Study lead author Megan Woodbury. Credit: Heather Wanninger

“The previous studies had only asked pregnant people at most once a trimester about their acetaminophen use,” Woodbury said. “But with IKIDS, we talked to our participants every four to six weeks during pregnancy and then within 24 hours of the kid’s birth, so we had six time points during pregnancy.”

Detailed Language Analysis in Early Childhood

The language analyses involved 298 2-year-old children who had been followed prenatally, 254 of whom returned for further study at age 3.

For the 2-year-olds, the researchers turned to the MacArthur-Bates Communicative Development Inventories, which asks a parent to report on the child’s vocabulary, language complexity, and the average length of the child’s longest three utterances.

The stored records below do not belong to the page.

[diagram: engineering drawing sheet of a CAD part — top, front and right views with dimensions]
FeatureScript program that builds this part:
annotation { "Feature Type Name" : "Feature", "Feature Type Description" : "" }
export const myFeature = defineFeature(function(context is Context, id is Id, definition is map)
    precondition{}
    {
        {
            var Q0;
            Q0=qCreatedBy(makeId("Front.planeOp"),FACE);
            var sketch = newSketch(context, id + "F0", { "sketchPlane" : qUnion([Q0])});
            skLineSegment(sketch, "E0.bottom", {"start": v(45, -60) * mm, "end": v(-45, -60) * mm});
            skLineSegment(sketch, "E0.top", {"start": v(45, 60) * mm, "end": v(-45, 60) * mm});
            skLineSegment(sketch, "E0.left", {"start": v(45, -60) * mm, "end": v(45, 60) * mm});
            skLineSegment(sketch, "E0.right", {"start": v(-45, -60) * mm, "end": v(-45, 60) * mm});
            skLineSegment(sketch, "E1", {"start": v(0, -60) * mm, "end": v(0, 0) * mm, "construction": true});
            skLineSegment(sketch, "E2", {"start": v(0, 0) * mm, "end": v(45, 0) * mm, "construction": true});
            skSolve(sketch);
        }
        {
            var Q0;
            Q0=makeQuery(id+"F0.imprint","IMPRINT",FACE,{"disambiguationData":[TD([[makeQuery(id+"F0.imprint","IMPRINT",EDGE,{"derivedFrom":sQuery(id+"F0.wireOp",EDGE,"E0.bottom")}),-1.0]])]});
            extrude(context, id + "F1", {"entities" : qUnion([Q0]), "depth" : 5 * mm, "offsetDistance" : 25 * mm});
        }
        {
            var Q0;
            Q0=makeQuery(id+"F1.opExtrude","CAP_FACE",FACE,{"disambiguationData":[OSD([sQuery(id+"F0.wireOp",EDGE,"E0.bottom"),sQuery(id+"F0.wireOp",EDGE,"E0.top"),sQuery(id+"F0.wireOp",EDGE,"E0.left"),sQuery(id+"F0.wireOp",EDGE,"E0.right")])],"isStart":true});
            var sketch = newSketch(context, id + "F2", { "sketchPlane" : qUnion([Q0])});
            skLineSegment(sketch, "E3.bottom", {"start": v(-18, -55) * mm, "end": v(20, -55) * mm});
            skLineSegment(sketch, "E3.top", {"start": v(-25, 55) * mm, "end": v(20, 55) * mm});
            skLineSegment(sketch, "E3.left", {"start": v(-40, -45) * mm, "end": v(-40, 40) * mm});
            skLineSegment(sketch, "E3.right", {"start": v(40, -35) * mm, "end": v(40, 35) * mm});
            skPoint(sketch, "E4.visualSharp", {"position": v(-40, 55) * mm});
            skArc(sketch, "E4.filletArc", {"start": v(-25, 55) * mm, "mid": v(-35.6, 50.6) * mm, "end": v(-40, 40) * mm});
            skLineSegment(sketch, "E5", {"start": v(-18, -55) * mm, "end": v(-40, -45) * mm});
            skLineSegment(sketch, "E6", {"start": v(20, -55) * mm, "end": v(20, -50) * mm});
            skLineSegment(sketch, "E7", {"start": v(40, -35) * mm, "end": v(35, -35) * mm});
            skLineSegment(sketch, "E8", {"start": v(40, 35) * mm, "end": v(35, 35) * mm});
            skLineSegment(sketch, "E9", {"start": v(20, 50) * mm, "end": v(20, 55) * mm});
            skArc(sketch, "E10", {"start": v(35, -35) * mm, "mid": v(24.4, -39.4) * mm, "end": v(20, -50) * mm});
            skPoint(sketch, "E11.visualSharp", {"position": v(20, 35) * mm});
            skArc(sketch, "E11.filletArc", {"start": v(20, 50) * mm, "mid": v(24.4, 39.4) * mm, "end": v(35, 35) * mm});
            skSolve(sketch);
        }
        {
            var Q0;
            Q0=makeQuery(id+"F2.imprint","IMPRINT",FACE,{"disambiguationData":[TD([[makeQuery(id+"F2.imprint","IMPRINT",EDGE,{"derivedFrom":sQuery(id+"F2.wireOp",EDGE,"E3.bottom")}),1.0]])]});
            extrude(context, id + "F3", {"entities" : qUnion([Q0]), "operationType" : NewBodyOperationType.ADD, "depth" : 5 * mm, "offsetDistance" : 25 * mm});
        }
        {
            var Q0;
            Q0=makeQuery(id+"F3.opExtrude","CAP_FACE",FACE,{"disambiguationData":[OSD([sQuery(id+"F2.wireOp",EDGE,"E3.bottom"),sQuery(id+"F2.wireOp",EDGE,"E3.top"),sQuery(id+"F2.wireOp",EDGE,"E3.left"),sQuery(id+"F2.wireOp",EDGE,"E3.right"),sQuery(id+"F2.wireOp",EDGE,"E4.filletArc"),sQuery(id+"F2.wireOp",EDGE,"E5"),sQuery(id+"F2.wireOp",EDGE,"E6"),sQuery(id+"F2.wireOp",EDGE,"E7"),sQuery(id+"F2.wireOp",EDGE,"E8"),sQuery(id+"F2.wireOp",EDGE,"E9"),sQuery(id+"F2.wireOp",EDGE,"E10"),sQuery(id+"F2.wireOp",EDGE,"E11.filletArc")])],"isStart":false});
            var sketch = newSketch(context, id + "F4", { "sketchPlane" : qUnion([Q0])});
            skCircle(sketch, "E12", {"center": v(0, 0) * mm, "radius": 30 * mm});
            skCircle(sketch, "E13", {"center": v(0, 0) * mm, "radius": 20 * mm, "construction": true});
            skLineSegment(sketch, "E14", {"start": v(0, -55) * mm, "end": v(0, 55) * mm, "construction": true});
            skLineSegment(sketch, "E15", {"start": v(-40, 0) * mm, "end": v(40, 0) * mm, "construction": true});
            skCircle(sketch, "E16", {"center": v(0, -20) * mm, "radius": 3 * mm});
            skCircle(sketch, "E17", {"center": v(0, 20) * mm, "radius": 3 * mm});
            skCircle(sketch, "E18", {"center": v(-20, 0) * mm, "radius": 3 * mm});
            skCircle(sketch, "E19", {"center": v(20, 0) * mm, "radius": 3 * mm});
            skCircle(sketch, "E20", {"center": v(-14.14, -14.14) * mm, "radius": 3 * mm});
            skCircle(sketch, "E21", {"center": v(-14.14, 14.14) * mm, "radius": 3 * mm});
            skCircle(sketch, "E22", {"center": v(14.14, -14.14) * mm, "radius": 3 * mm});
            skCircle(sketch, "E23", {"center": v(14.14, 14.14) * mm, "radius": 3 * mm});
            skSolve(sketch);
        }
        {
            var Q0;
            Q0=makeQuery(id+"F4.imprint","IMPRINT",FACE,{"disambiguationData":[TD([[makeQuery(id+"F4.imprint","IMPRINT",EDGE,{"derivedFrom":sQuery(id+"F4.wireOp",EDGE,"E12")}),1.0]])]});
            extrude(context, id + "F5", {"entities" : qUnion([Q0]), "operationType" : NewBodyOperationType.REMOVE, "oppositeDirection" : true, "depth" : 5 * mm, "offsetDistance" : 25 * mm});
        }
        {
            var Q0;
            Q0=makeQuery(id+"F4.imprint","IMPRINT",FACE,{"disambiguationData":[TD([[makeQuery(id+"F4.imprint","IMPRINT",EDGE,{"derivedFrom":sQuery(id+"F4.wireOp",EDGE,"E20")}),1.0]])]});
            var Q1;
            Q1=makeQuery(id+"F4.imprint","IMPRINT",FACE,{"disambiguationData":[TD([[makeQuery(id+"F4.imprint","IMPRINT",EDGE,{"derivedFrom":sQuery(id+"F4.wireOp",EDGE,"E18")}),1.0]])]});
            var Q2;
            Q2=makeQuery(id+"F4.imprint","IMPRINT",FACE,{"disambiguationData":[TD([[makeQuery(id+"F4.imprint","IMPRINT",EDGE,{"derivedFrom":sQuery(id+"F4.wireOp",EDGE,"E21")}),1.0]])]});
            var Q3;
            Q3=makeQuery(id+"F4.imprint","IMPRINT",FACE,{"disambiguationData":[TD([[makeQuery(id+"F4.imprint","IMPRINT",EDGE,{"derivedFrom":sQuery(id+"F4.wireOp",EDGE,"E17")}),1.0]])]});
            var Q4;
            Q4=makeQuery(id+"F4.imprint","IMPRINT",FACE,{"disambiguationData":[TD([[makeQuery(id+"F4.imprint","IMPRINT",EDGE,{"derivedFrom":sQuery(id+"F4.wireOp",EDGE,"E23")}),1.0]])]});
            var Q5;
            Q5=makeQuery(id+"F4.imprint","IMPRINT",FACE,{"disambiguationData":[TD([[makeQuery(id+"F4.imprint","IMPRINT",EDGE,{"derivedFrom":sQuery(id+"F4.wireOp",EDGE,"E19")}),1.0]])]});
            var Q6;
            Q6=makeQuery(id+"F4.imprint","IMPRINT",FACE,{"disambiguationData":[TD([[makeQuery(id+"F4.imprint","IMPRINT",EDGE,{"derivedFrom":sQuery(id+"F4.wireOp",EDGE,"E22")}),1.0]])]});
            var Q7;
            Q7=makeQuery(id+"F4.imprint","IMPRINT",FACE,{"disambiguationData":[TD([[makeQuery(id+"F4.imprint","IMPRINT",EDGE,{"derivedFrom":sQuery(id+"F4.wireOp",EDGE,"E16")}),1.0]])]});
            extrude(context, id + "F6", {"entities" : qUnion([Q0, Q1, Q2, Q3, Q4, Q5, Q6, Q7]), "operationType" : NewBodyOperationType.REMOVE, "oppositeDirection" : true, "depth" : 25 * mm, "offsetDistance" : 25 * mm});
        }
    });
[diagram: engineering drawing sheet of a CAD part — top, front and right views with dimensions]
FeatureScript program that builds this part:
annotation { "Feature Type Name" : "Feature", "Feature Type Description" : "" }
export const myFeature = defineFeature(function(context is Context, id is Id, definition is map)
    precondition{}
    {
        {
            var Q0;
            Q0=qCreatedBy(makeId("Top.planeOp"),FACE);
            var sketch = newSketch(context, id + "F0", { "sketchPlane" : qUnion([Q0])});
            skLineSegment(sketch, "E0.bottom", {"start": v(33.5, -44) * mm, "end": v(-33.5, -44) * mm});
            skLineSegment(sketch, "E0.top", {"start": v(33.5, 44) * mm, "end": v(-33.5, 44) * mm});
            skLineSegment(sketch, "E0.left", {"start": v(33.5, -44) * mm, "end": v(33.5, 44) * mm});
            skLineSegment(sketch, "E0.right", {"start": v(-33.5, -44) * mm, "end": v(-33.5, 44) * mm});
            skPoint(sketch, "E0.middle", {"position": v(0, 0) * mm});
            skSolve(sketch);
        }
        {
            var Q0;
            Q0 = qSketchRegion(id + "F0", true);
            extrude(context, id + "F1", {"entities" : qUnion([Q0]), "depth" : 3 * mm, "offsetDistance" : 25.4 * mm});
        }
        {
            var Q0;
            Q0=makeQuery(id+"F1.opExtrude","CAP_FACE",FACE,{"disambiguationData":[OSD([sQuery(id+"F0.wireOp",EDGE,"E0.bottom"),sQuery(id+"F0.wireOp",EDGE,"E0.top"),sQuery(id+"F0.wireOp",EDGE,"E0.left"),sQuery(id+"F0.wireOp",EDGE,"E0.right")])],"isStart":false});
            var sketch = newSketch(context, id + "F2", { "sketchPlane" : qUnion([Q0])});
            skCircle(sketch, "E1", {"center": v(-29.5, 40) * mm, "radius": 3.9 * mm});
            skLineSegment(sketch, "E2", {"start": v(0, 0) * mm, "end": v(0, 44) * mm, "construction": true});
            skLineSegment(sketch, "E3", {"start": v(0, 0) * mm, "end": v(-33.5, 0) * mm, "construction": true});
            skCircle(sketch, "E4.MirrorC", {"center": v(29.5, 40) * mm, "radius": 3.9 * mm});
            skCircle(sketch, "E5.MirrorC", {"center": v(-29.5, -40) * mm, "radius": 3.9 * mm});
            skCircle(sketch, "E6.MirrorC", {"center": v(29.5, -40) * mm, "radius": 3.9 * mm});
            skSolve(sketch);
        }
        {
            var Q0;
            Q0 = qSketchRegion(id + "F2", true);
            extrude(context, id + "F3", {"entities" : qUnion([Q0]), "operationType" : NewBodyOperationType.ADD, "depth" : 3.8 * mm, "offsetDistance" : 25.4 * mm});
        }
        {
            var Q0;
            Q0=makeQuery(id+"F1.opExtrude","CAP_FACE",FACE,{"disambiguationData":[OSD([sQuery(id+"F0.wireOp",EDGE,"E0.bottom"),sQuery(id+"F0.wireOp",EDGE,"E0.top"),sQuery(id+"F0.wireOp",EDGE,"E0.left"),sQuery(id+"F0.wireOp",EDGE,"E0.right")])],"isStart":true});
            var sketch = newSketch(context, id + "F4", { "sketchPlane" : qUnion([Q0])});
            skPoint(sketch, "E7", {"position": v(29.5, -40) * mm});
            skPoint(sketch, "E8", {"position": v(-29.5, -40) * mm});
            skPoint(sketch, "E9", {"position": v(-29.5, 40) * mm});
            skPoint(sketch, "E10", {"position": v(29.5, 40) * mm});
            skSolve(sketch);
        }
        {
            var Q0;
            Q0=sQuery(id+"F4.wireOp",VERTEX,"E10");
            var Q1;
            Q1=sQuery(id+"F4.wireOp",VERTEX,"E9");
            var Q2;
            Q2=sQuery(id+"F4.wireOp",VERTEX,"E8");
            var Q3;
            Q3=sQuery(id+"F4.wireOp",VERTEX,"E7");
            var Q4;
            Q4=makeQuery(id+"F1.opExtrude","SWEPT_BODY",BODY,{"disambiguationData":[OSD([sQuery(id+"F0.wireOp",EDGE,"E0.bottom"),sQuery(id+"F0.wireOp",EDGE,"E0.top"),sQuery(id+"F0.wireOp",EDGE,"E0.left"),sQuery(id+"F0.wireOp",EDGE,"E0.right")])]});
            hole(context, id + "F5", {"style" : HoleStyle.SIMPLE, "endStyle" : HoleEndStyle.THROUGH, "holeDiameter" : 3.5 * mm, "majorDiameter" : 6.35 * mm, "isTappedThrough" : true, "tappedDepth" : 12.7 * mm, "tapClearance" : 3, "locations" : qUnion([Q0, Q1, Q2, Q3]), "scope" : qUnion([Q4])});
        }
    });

“We wanted to collect data at that age because it’s the period called ‘word explosion,’ when kids are just adding words every day to their vocabulary,” Schantz said.

Susan Schantz

A new study links acetaminophen use in pregnancy to modest but significant delays in the language development of offspring, says Illinois Kids Development Study principal investigator Susan Schantz, a U. of I. professor emerita of comparative biosciences. Credit: Fred Zwicky

The vocabulary measure asked parents to select words their child had used from a list of 680 words.

The parents assessed their child again at 3 years, comparing their language skills to those of their peers.

The analysis linked acetaminophen use in the second and third trimesters of pregnancy to modest but significant delays in early language development.

Key Findings and Implications

“We found that increased use of acetaminophen – especially during the third trimester – was associated with smaller vocabulary scores and shorter ‘mean length of utterance’ at 2 years,” Woodbury said.

“At age 3, greater acetaminophen use during the third trimester was related to parents ranking their kids as lower than their peers on their language abilities,” Schantz said. “That outcome was seen primarily in male children.”

The most dramatic finding was that each use of acetaminophen in the third trimester of pregnancy was associated with an almost two-word reduction in vocabulary in the 2-year-olds.

“This suggests that if a pregnant person took acetaminophen 13 times – or once per week – during the third trimester of that pregnancy, their child might express 26 fewer words at age 2 than other children that age,” Woodbury said.

Fetal brain development occurs throughout pregnancy, but the second and third trimesters are especially critical times, Schantz said.

“Hearing is developing in the second trimester, but language development is already starting in the third trimester before the baby is even born,” she said.

“It’s thought that acetaminophen exerts its analgesic effect through the endocannabinoid system, which is also very important for fetal development,” Woodbury said.

Caution and Further Research

The findings need to be tested in larger studies, the researchers said. Until then, people should not be afraid to take acetaminophen for fever or serious pain and discomfort during pregnancy. Conditions like a very high fever can be dangerous and using a drug like acetaminophen will likely help.

“There aren’t other options for people to take when they really need them,” Schantz said. “But perhaps people should use more caution when turning to the drug to treat minor aches and pains.”

Reference: “Examining the relationship of acetaminophen use during pregnancy with early language development in children” by Megan L. Woodbury, Patricia Cintora, Shukhan Ng, Pamela A. Hadley and Susan L. Schantz, 11 December 2023, Pediatric Research.
DOI: 10.1038/s41390-023-02924-4

This work was supported by the Children’s Environmental Health and Disease Prevention Research Center funded by the National Institute of Environmental Health Sciences and the U.S. Environmental Protection Agency and the National Institutes of Health Environmental Influences on Child Health Outcomes program.